= Dhanmondi Tutorial =

Educational institution of Bangladesh

Dhanmondi Tutorial (DT) was a private, English-medium school in the Dhanmondi residential area of Dhaka, Bangladesh. It was founded in 1972. As of 2016, it taught approximately 1500 students from kindergarten through A Levels. Classes were divided into a junior and a senior section, each of which had its own campus. As of July 2025, Dhanmondi Tutorial has discontinued all its educational activities.

== Curriculum ==
DT followed the British GCE and IGCSE syllabus and the students were taught for the Ordinary Level (O-level) and Advanced Level (A-level) examinations conducted by Edexcel International.

== Extracurricular activities ==
DT regularly competed in school handball tournaments. In 2004, they reached the finals of the Maple Leaf Mini Handball Tournament (girls), but lost to Maple Leaf. The same year, DT took third place in the 14th Bata School Handball Tournament (girls), edging BIS, and third place in the Sunnydale Mini Handball Tournament (boys), defeating BAF Shaheen College in sudden death overtime. Two years later, they again finished third in the Sunnydale Mini Handball Tournament (boys), beating Ansar VDP School.

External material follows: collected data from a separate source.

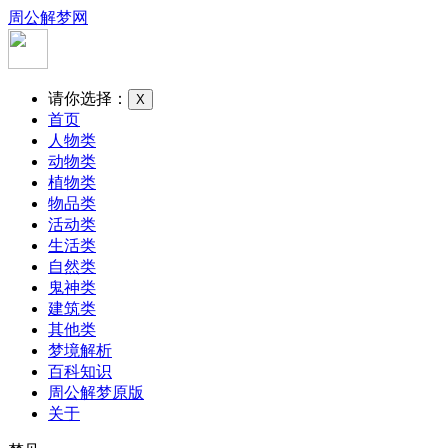
周公解梦网
请你选择：
X
首页
人物类
动物类
植物类
物品类
活动类
生活类
自然类
鬼神类
建筑类
其他类
梦境解析
百科知识
周公解梦原版
关于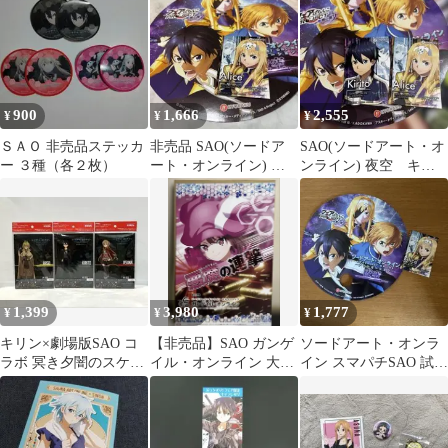
わ 非売品
ー・うちわ試打
900
1,666
2,555
¥
¥
¥
ＳＡＯ 非売品ステッカ
非売品 SAO(ソードア
SAO(ソードアート・オ
ー ３種（各２枚）
ート・オンライン) 夜
ンライン) 夜空 キリ
空 アリス ステッカ
ト アリス ステッカー・
ー・うちわ
うちわ
1,399
3,980
1,777
¥
¥
¥
キリン×劇場版SAO コ
【非売品】SAO ガンゲ
ソードアート・オンラ
ラボ 冥き夕闇のスケル
イル・オンライン 大型
イン スマパチSAO 試打
ツォ A5ノート 3種セッ
立ちパネル GGO 大都
会 ステッカー
ト
技研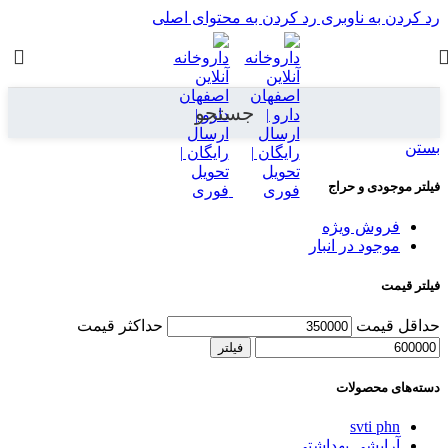
 ناوبری
رد کردن به محتوای اصلی
جستجو
 و حراج
 ویژه
 در انبار
ت
حداکثر قیمت
فیلتر
صولات
svt
شی بهداشتی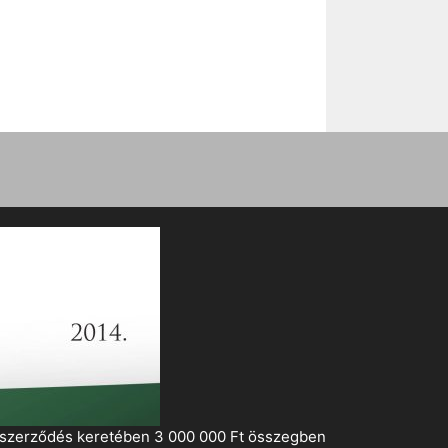
i szerződés keretében 3 000 000 Ft összegben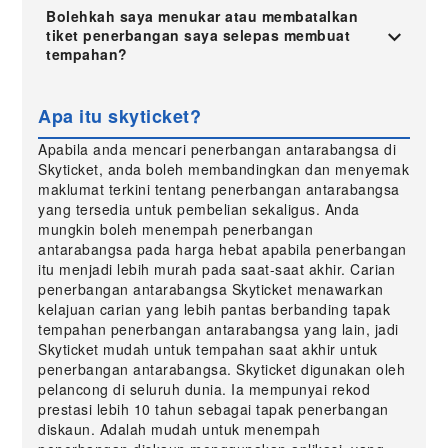
Bolehkah saya menukar atau membatalkan
tiket penerbangan saya selepas membuat
tempahan?
Apa itu skyticket?
Apabila anda mencari penerbangan antarabangsa di
Skyticket, anda boleh membandingkan dan menyemak
maklumat terkini tentang penerbangan antarabangsa
yang tersedia untuk pembelian sekaligus. Anda
mungkin boleh menempah penerbangan
antarabangsa pada harga hebat apabila penerbangan
itu menjadi lebih murah pada saat-saat akhir. Carian
penerbangan antarabangsa Skyticket menawarkan
kelajuan carian yang lebih pantas berbanding tapak
tempahan penerbangan antarabangsa yang lain, jadi
Skyticket mudah untuk tempahan saat akhir untuk
penerbangan antarabangsa. Skyticket digunakan oleh
pelancong di seluruh dunia. Ia mempunyai rekod
prestasi lebih 10 tahun sebagai tapak penerbangan
diskaun. Adalah mudah untuk menempah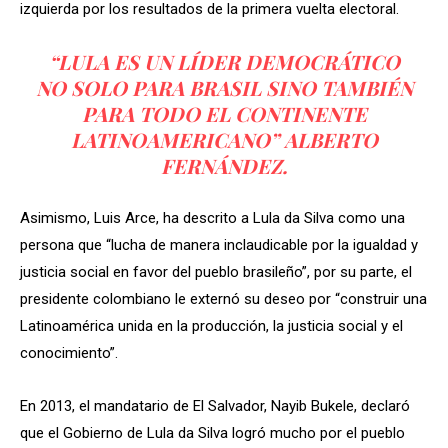
izquierda por los resultados de la primera vuelta electoral.
“LULA ES UN LÍDER DEMOCRÁTICO
NO SOLO PARA BRASIL SINO TAMBIÉN
PARA TODO EL CONTINENTE
LATINOAMERICANO”
ALBERTO
FERNÁNDEZ.
Asimismo, Luis Arce, ha descrito a Lula da Silva como una
persona que “lucha de manera inclaudicable por la igualdad y
justicia social en favor del pueblo brasileño”, por su parte, el
presidente colombiano le externó su deseo por “construir una
Latinoamérica unida en la producción, la justicia social y el
conocimiento”.
En 2013, el mandatario de El Salvador, Nayib Bukele, declaró
que el Gobierno de Lula da Silva logró mucho por el pueblo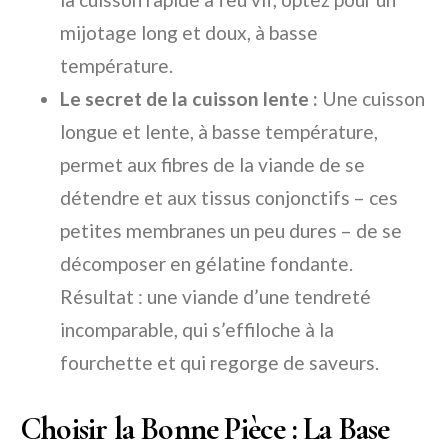
mijotage long et doux, à basse
température.
Le secret de la cuisson lente :
Une cuisson
longue et lente, à basse température,
permet aux fibres de la viande de se
détendre et aux tissus conjonctifs – ces
petites membranes un peu dures – de se
décomposer en gélatine fondante.
Résultat : une viande d’une tendreté
incomparable, qui s’effiloche à la
fourchette et qui regorge de saveurs.
Choisir la Bonne Pièce : La Base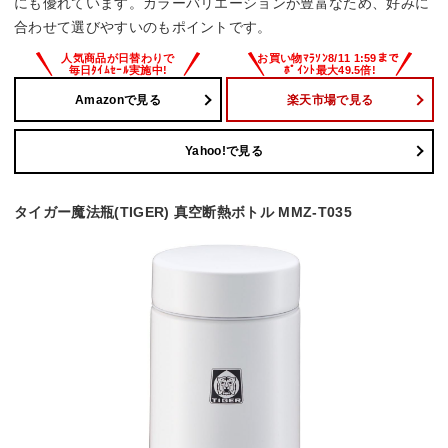
にも優れています。カラーバリエーションが豊富なため、好みに
合わせて選びやすいのもポイントです。
Amazonで見る
楽天市場で見る
Yahoo!で見る
タイガー魔法瓶(TIGER) 真空断熱ボトル MMZ-T035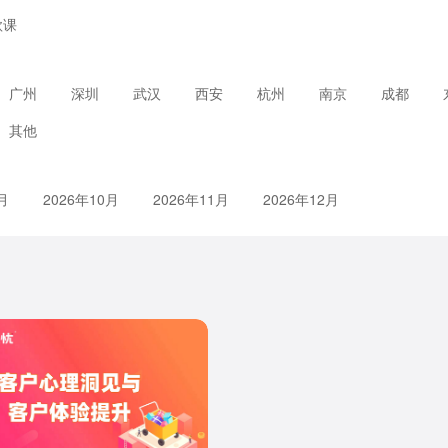
款课
广州
深圳
武汉
西安
杭州
南京
成都
其他
月
2026年10月
2026年11月
2026年12月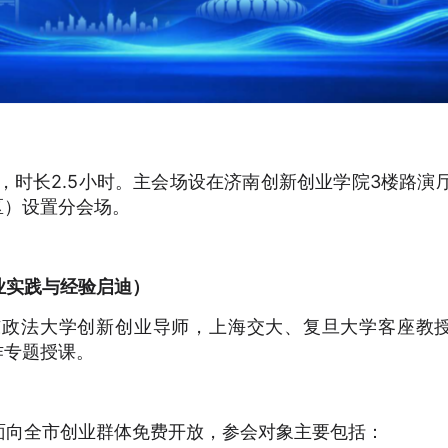
5:00，时长2.5小时。主会场设在济南创新创业学院3楼路演
区）设置分会场。
业实践与经验启迪）
东政法大学创新创业导师，上海交大、复旦大学客座教
作专题授课。
面向全市创业群体免费开放，参会对象主要包括：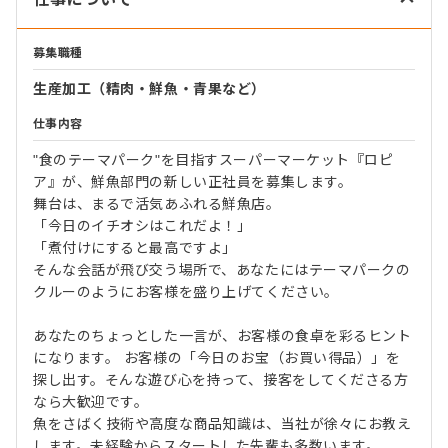
募集職種
生産加工（精肉・鮮魚・青果など）
仕事内容
"食のテーマパーク"を目指すスーパーマーケット『ロピ
ア』が、鮮魚部門の新しい正社員を募集します。
舞台は、まるで活気あふれる鮮魚店。
「今日のイチオシはこれだよ！」
「煮付けにすると最高ですよ」
そんな会話が飛び交う場所で、あなたにはテーマパークの
クルーのようにお客様を盛り上げてください。
あなたのちょっとした一言が、お客様の食卓を彩るヒント
になります。 お客様の「今日のお宝（お買い得品）」を
探し出す。そんな遊び心を持って、接客をしてくださる方
なら大歓迎です。
魚をさばく技術や高度な商品知識は、当社が徐々にお教え
します。未経験からスタートした先輩も多数います。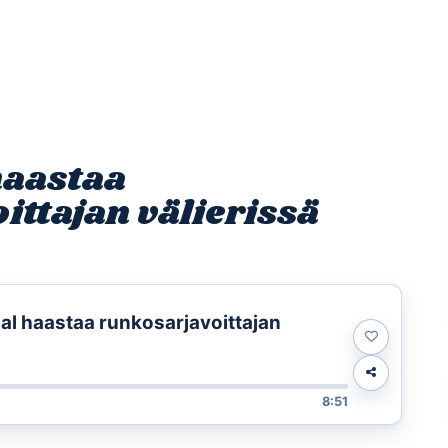
Etusivu
Ohjelmat
Osallistu
haastaa
ittajan välierissä
al haastaa runkosarjavoittajan
8:51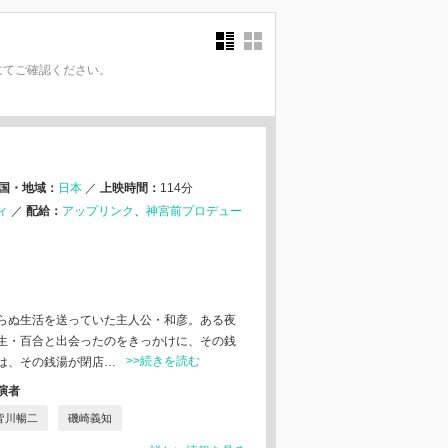
にてご確認ください。
。
国・地域：
日本
／
上映時間：
114分
ィ
／
配給：
アップリンク
神宮前プロデュー
らぬ生活を送っていた主人公・和彦。ある夜
生・百合と出会ったのをきっかけに、その銭
>>続きを読む
は、その銭湯が閉店…
演者
皆川暢二
磯崎義知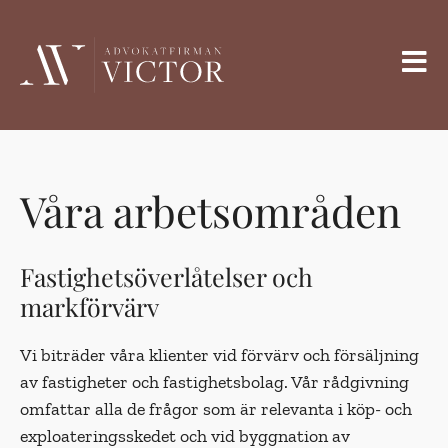
Våra arbetsområden
Fastighetsöverlåtelser och
markförvärv
Vi biträder våra klienter vid förvärv och försäljning
av fastigheter och fastighetsbolag. Vår rådgivning
omfattar alla de frågor som är relevanta i köp- och
exploateringsskedet och vid byggnation av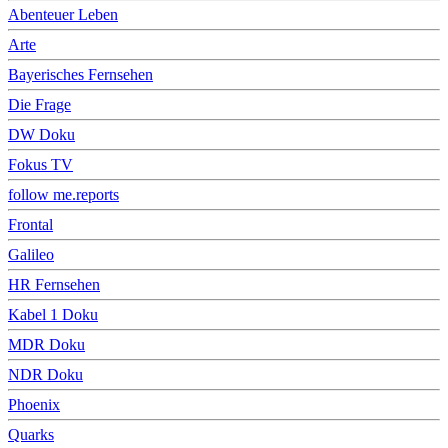
Abenteuer Leben
Arte
Bayerisches Fernsehen
Die Frage
DW Doku
Fokus TV
follow me.reports
Frontal
Galileo
HR Fernsehen
Kabel 1 Doku
MDR Doku
NDR Doku
Phoenix
Quarks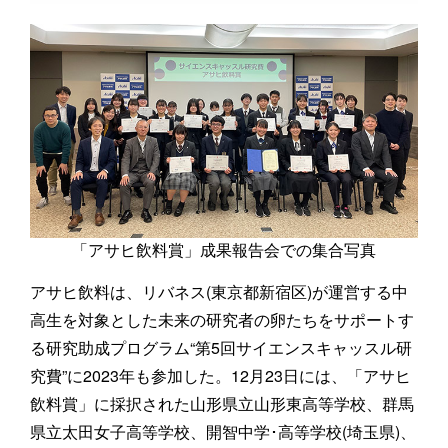
「アサヒ飲料賞」成果報告会での集合写真
アサヒ飲料は、リバネス(東京都新宿区)が運営する中
高生を対象とした未来の研究者の卵たちをサポートす
る研究助成プログラム“第5回サイエンスキャッスル研
究費”に2023年も参加した。12月23日には、「アサヒ
飲料賞」に採択された山形県立山形東高等学校、群馬
県立太田女子高等学校、開智中学･高等学校(埼玉県)、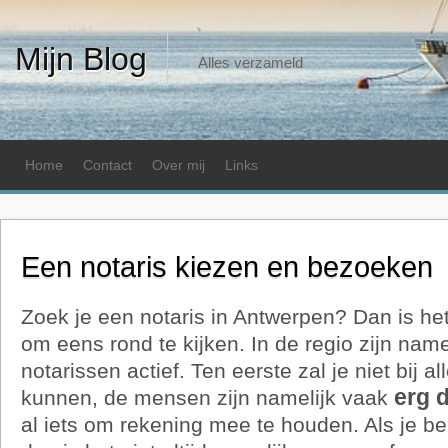
Mijn Blog
Alles verzameld
Home
Contact
Over mij
Links
Een notaris kiezen en bezoeken
Zoek je een notaris in Antwerpen? Dan is he
om eens rond te kijken. In de regio zijn name
notarissen actief. Ten eerste zal je niet bij a
erg 
kunnen, de mensen zijn namelijk vaak
al iets om rekening mee te houden. Als je be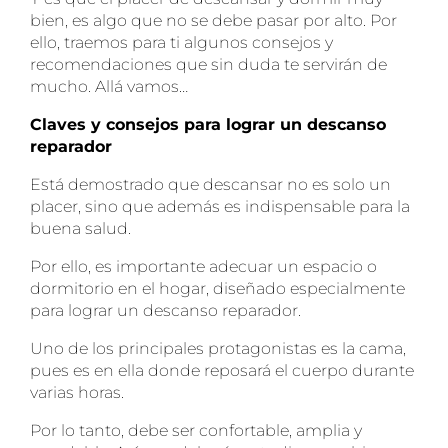
bien, es algo que no se debe pasar por alto. Por
ello, traemos para ti algunos consejos y
recomendaciones que sin duda te servirán de
mucho. Allá vamos…
Claves y consejos para lograr un descanso
reparador
Está demostrado que descansar no es solo un
placer, sino que además es indispensable para la
buena salud.
Por ello, es importante adecuar un espacio o
dormitorio en el hogar, diseñado especialmente
para lograr un descanso reparador.
Uno de los principales protagonistas es la cama,
pues es en ella donde reposará el cuerpo durante
varias horas.
Por lo tanto, debe ser confortable, amplia y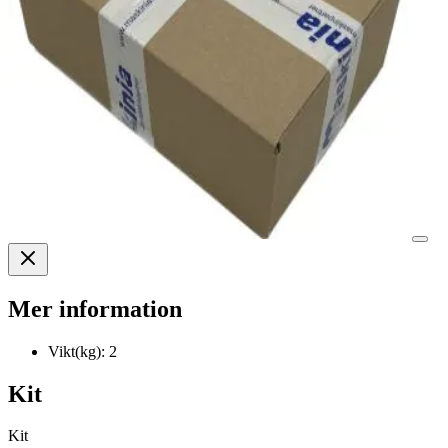
Mer information
Vikt(kg):
2
Kit
Kit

In 2010, the school reached the finals of the Sunnydale Mini Handball Tournament (boys), but lost to Sunnydale School. Later that year, the handball squad travelled to Nepal to play four exhibition matches.

In 2014, the school reached the final of the Polar Ice Cream 22nd School Handball Tournament (boys), but was beaten by St Gregory's High School.

DT also engaged in competitive debating, participated in Bangladesh Scouts, and had a Model United Nations club, among other extracurricular activities.